── TEXT EXCERPT ──
New executive-pay disclosure rules, triggered nationally in response to shareholder outrage over big CEO payouts and unclear disclosure, are shedding fresh light on the components of executive compensation, but also are making it more difficult to show just how much pay is rising.
Whats clear, however, is that executives at Inland Northwest publicly traded companies are continuing to cash in on the improving fortunes of the businesses they lead, the Journal of Business annual analysis of executive pay shows.
New proxy disclosure rules approved by the U.S. Securities and Exchange Commission last year require companies to divulge more information about the compensation packages provided to their top executives. Among those new disclosures is the annual cost companies incur when granting stock options and restricted shares, as well as more information about gains on executives retirement plans. Theres also more information on perquisites and on what an executive would receive in parting gifts if he or she were to leave a company.
Because of the big changes in disclosure, however, the total compensation an executive received in 2006, the fiscal year covered by the annual proxies filed this spring, cant be compared easily with that of the previous year. An exception to that is an executives combined salary and bonus, which many consider to be the base pay for an executive. For the 85 executives included in the Journals analysis this year, which included 18 publicly traded companies, combined salary and bonus rose about 12 percent on average in 2006, compared with the previous fiscal year.
A similar study done by Mercer Human Resources Consulting for the Wall Street Journal found that the salaries and bonuses of CEOs of some 350 U.S. corporations rose about 7 percent last year, the Wall Street Journal reported.
───
WRITTEN TASK A: Extract the passage of the executive-pay text from "Because of the" up to and including "Street Journal reported.", copying it word for word.
── MATERIAL PROVIDED ──
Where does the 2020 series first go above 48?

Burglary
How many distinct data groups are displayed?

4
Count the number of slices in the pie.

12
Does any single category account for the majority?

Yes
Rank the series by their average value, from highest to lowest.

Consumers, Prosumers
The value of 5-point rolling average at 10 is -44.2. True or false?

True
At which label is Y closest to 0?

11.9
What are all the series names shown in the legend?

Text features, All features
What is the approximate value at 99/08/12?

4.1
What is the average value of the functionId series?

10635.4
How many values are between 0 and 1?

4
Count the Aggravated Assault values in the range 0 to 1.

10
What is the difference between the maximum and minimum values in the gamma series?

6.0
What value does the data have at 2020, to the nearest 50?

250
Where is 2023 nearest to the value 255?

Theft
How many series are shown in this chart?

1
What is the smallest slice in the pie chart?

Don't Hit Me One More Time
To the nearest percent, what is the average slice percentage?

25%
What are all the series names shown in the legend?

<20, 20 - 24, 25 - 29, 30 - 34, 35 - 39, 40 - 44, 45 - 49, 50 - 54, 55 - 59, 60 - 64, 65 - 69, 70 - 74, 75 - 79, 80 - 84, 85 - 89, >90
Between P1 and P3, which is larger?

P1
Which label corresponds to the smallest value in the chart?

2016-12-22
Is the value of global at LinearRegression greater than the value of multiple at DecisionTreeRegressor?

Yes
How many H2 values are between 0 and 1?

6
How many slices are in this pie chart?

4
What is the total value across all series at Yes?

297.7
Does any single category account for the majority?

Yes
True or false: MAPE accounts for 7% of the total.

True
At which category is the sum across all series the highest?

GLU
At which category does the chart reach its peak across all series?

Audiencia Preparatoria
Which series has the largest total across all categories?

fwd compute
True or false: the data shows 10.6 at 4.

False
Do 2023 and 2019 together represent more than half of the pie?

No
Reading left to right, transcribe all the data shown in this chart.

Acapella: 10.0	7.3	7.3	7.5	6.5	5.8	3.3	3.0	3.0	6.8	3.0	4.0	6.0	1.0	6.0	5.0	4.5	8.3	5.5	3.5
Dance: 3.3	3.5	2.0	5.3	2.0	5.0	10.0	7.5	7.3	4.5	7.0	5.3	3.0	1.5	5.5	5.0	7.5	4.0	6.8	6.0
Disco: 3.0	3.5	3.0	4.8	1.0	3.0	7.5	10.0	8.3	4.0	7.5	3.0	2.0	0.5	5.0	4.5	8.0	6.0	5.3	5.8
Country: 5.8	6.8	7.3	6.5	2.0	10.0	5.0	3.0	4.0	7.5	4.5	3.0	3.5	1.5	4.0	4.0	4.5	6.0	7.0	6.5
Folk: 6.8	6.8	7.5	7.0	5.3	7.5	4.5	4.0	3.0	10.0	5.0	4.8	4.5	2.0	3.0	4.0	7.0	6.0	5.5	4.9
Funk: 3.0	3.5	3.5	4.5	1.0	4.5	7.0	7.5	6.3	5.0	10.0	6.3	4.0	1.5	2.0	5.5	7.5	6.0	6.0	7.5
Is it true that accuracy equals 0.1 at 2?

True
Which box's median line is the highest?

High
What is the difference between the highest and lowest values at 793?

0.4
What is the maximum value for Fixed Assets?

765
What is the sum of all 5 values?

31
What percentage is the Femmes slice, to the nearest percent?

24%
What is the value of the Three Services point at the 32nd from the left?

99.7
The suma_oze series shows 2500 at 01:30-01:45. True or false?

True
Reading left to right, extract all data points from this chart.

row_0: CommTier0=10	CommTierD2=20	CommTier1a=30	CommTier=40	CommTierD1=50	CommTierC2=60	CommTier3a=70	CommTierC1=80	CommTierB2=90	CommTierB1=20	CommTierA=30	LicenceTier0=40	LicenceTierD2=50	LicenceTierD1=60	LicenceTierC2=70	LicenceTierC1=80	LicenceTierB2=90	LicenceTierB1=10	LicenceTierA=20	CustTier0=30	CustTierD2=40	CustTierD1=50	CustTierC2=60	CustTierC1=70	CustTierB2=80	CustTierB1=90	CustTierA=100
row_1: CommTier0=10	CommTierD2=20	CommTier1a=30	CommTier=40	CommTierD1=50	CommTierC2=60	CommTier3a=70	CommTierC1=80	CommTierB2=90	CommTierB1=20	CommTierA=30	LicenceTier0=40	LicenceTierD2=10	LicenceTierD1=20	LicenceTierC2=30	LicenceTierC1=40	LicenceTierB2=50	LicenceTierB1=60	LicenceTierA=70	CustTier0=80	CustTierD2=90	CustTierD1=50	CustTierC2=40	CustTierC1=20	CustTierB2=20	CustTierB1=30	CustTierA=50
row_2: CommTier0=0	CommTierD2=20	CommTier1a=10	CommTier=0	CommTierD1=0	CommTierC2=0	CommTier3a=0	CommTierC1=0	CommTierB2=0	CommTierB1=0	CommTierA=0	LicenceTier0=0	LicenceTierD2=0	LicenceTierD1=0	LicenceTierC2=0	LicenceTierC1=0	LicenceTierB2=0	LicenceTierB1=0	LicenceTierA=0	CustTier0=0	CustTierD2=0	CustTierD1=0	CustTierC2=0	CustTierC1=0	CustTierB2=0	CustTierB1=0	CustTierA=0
───
WRITTEN TASK B: Rewrite the records from the start through the line containing "The value of 5-point", both ends included, with "series" changed to "line" and nothing else altered. Give only those lines.

ANSWER SPACE A:
Because of the big changes in disclosure, however, the total compensation an executive received in 2006, the fiscal year covered by the annual proxies filed this spring, cant be compared easily with that of the previous year. An exception to that is an executives combined salary and bonus, which many consider to be the base pay for an executive. For the 85 executives included in the Journals analysis this year, which included 18 publicly traded companies, combined salary and bonus rose about 12 percent on average in 2006, compared with the previous fiscal year.
A similar study done by Mercer Human Resources Consulting for the Wall Street Journal found that the salaries and bonuses of CEOs of some 350 U.S. corporations rose about 7 percent last year, the Wall Street Journal reported.

ANSWER SPACE B:
Where does the 2020 line first go above 48?

Burglary
How many distinct data groups are displayed?

4
Count the number of slices in the pie.

12
Does any single category account for the majority?

Yes
Rank the line by their average value, from highest to lowest.

Consumers, Prosumers
The value of 5-point rolling average at 10 is -44.2. True or false?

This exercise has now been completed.